How is marriage a religious thing. Does that mean that atheists can't get married too? And why do you have a problem with it being labeled marriage when two gay guys/gals marry. Because its religious?!! Marriage was originally used to make ties between families, not because of religion. Granted they would probably be marrying someone of the same religion but that doesn't make it religious.
This is pretty paradoxically written. First, you start by off-handedly asserting that religion is not a basis of marriage and never was. In your bizarro world, then, governing bodies one day for no apparent reason decided they were going to start issuing licenses for something nobody was doing already, and granting legal and financial incentives to get people to do this totally new thing which they termed "marriage." On the face of it, this is pretty laughable.
Then you tangentially go on to ask the rhetorical question about whether atheists can or cannot get married. It's as if you haven't made up your mind--if marriage has no religious basis, then how did this question come to mind? Then you seemed flummoxed that the nice people in governmental (and certainly NOT religious) circles got the idea that marriage was an exclusively heterosexual affair when obviously it was never intended for such purposes. Marriage, after all, was devised by governments to grant hospital visitation rights and for legal remedies for property transfers and adoption proceedings (though, amazingly, marriage somehow came to exist before the advent of hospitals as we know them or even of widespread land ownership.)
Finally, you come to the conclusion that while marriage has historically been about promoting family unity and overwhelmingly occurs between men and women of the same religion, there's no reason to call it a religious custom. All those religions that hold marriage as a religious rite or religious sacrament obviously had it wrong all these years. I wonder why all those people celebrate them in religious buildings then, with religious ministers at them?

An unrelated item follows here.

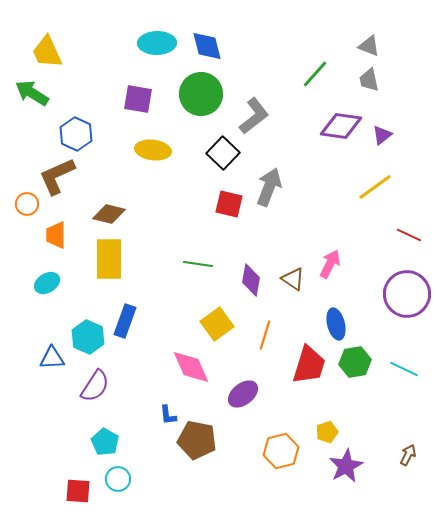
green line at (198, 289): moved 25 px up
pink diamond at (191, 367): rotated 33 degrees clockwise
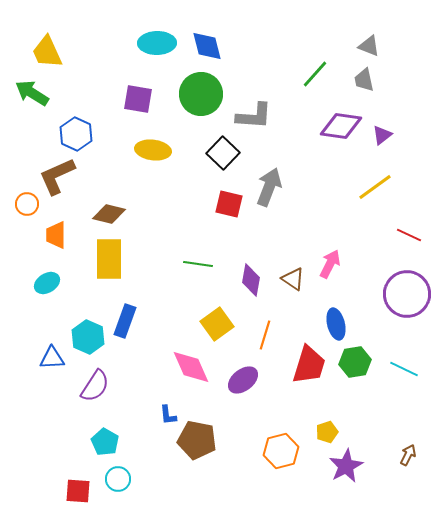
gray trapezoid at (369, 80): moved 5 px left
gray L-shape at (254, 116): rotated 42 degrees clockwise
purple ellipse at (243, 394): moved 14 px up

You seem to have never considered that marriage was
always a religious arrangement that modern governments began to co-opt since the people being governed were already organized in this fashion. The government added things to what a married couple could do under their laws that had very little to do or at least was not central to the original religious arrangement. It seems it is these late additions to the marriage game that have people all aflutter in the gay marriage debate. It seems these are the things most sought after by same sex proponents, since they don't seem to be knocking down the doors of the religious institutions to get married in religious buildings by religious ministers.
It is on this basis that many will find it objectionable to call these legal arrangements equivalent to what has been known as marriage for millenia. If you want legal rights, then get legal rights. Just don't waste your efforts trying to rewrite history, religious or otherwise.
(P.S. And don't pretend that government grants the right to love one another--if you truly think that, you apparently don't understand love very well.)